Ein Schreiner hobelt am Fenster, der Blick ins Weiß beruhigt die Hand. Er begradigt Altholz, setzt Schwalbenschwänze, ölt mit Lein. Ein Regal entsteht, schwer genug, um jahrzehntelang zu bleiben. Kunden holen es selbst, teilen Kaffee, sprechen über Pflege. Der Austausch endet mit Handschlag und dem Versprechen, bei künftigen Kratzern eher zu wachsen als zu verzweifeln.
Ein Schreiner hobelt am Fenster, der Blick ins Weiß beruhigt die Hand. Er begradigt Altholz, setzt Schwalbenschwänze, ölt mit Lein. Ein Regal entsteht, schwer genug, um jahrzehntelang zu bleiben. Kunden holen es selbst, teilen Kaffee, sprechen über Pflege.
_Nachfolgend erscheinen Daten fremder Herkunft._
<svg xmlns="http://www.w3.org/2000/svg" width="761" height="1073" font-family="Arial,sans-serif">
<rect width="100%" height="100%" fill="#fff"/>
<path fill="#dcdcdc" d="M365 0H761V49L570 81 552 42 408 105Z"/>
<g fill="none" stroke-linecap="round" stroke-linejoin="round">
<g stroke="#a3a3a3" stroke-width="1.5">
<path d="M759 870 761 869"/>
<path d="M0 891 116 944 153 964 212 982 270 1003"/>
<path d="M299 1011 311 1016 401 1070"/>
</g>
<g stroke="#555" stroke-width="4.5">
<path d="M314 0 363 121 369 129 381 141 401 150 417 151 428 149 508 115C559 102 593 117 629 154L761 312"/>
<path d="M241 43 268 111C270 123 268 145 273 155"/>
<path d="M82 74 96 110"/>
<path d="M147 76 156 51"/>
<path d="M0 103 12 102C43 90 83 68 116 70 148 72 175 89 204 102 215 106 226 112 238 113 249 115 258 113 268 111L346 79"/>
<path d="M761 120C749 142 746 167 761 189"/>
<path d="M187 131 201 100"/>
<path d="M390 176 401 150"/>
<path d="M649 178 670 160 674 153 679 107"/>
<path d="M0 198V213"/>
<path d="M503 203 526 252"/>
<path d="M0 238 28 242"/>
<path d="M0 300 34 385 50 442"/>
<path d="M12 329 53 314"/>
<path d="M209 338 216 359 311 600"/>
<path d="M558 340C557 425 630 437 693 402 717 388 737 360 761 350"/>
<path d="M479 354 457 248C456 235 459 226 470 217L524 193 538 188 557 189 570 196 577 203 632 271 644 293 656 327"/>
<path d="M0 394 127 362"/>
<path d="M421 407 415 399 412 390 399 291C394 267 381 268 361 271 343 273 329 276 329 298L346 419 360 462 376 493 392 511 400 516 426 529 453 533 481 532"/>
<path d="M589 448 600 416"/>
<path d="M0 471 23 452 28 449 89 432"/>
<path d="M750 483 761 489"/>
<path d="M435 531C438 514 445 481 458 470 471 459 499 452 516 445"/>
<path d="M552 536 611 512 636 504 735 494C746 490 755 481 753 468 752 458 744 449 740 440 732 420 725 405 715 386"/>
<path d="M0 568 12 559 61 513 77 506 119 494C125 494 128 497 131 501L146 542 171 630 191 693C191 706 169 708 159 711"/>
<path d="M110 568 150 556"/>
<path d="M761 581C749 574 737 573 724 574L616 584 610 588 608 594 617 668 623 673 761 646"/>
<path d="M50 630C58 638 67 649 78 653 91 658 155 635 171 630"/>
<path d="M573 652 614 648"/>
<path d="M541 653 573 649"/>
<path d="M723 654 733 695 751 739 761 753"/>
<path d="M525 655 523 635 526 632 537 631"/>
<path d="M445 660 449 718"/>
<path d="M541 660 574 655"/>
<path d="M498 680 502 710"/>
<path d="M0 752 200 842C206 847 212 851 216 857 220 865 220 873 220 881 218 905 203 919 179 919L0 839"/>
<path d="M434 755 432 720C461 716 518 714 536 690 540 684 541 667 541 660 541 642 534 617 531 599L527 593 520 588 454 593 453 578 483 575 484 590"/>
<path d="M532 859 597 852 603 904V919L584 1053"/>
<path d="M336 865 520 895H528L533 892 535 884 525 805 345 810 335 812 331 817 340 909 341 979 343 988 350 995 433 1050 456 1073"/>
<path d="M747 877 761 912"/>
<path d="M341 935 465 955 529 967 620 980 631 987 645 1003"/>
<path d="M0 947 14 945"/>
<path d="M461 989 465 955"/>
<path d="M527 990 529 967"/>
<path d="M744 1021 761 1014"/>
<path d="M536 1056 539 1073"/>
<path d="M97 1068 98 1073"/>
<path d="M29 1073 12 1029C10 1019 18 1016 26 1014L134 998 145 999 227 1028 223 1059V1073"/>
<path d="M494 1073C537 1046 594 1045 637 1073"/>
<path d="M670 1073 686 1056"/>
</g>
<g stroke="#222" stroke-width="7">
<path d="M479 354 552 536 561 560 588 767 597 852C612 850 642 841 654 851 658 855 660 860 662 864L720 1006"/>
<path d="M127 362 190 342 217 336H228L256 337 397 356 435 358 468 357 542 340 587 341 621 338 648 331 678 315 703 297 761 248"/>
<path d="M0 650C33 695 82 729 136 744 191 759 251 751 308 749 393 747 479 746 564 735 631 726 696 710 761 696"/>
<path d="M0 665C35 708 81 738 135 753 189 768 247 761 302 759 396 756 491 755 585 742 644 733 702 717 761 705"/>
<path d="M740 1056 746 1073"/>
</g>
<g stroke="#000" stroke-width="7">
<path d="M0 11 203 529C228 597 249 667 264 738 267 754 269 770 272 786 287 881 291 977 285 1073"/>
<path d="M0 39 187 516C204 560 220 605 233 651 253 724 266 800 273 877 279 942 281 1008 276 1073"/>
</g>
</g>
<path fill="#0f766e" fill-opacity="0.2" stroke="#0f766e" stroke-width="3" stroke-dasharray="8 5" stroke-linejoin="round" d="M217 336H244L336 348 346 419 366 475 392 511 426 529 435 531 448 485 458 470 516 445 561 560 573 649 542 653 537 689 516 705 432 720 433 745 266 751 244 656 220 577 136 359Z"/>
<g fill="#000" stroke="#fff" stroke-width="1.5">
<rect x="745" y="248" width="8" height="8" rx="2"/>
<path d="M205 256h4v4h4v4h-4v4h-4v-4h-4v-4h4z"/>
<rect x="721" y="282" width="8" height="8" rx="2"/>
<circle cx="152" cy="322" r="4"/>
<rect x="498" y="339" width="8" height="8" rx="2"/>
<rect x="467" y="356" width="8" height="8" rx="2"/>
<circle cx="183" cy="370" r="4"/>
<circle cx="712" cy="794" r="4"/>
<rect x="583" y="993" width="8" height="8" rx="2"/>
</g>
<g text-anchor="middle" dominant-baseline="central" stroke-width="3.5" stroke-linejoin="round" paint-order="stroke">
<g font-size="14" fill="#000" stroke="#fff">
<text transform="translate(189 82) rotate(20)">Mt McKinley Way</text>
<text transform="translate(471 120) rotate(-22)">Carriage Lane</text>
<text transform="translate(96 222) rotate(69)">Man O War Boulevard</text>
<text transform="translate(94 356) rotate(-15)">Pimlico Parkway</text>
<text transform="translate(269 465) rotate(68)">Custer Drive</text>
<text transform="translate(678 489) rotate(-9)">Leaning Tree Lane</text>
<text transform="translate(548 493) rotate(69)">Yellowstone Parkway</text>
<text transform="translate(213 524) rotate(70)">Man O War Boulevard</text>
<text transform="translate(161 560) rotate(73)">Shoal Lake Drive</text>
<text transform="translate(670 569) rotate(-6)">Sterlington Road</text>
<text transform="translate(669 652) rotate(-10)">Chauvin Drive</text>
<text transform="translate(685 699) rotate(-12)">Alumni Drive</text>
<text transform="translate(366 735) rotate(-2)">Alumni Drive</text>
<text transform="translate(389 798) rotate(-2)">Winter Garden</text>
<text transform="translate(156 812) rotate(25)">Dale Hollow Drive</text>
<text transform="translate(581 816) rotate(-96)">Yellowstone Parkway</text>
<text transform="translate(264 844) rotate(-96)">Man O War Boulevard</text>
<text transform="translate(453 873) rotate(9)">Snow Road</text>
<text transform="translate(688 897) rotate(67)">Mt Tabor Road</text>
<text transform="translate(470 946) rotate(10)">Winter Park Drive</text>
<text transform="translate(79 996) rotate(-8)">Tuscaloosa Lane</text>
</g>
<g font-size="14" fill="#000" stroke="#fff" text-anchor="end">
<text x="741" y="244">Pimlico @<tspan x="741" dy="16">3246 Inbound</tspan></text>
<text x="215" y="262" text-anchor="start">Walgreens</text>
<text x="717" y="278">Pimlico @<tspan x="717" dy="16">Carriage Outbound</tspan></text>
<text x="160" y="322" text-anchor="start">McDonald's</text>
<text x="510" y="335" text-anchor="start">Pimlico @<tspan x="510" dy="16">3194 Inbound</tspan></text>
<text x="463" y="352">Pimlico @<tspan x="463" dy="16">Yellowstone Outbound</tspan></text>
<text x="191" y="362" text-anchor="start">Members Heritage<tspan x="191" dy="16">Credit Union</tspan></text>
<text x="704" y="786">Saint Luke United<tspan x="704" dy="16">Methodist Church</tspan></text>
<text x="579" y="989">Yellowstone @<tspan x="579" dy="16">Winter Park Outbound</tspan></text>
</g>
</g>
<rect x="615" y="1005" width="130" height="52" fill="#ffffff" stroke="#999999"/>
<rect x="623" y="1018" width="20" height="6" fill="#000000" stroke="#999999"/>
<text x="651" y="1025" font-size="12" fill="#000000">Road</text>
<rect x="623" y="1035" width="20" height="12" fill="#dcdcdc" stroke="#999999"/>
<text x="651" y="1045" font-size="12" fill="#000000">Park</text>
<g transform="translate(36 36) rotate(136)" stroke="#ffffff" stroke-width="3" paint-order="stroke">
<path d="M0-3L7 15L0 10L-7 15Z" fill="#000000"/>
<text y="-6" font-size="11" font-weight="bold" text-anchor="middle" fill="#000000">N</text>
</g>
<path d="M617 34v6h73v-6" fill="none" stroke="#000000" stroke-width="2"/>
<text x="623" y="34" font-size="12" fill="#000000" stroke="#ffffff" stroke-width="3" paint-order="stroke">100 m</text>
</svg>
Der Austausch endet mit Handschlag und dem Versprechen, bei künftigen Kratzern eher zu wachsen als zu verzweifeln.
Ein Schreiner hobelt am Fenster, der Blick ins Weiß beruhigt die Hand. Er begradigt Altholz, setzt Schwalbenschwänze, ölt mit Lein. Ein Regal entsteht, schwer genug, um jahrzehntelang zu bleiben. Kunden holen es selbst, teilen Kaffee, sprechen über Pflege. Der Austausch endet mit Handschlag und dem Versprechen, bei künftigen Kratzern eher zu wachsen als zu verzweifeln.
Gerstenrisotto mit Wurzelgemüse, ein Stück Bergkäse, etwas Speck für Tiefe, dazu ein Topf mit Linsen und Liebstöckel. Nichts Eiliges, alles ehrlich. Die Wärme steigt vom Teller in Hände und Gesichter. Wer mitkocht, lernt schnippeln, rühren, warten. Und die Schale erinnert daran, dass Sättigung auch Stille meint – nicht nur Kalorien und Pfeffer.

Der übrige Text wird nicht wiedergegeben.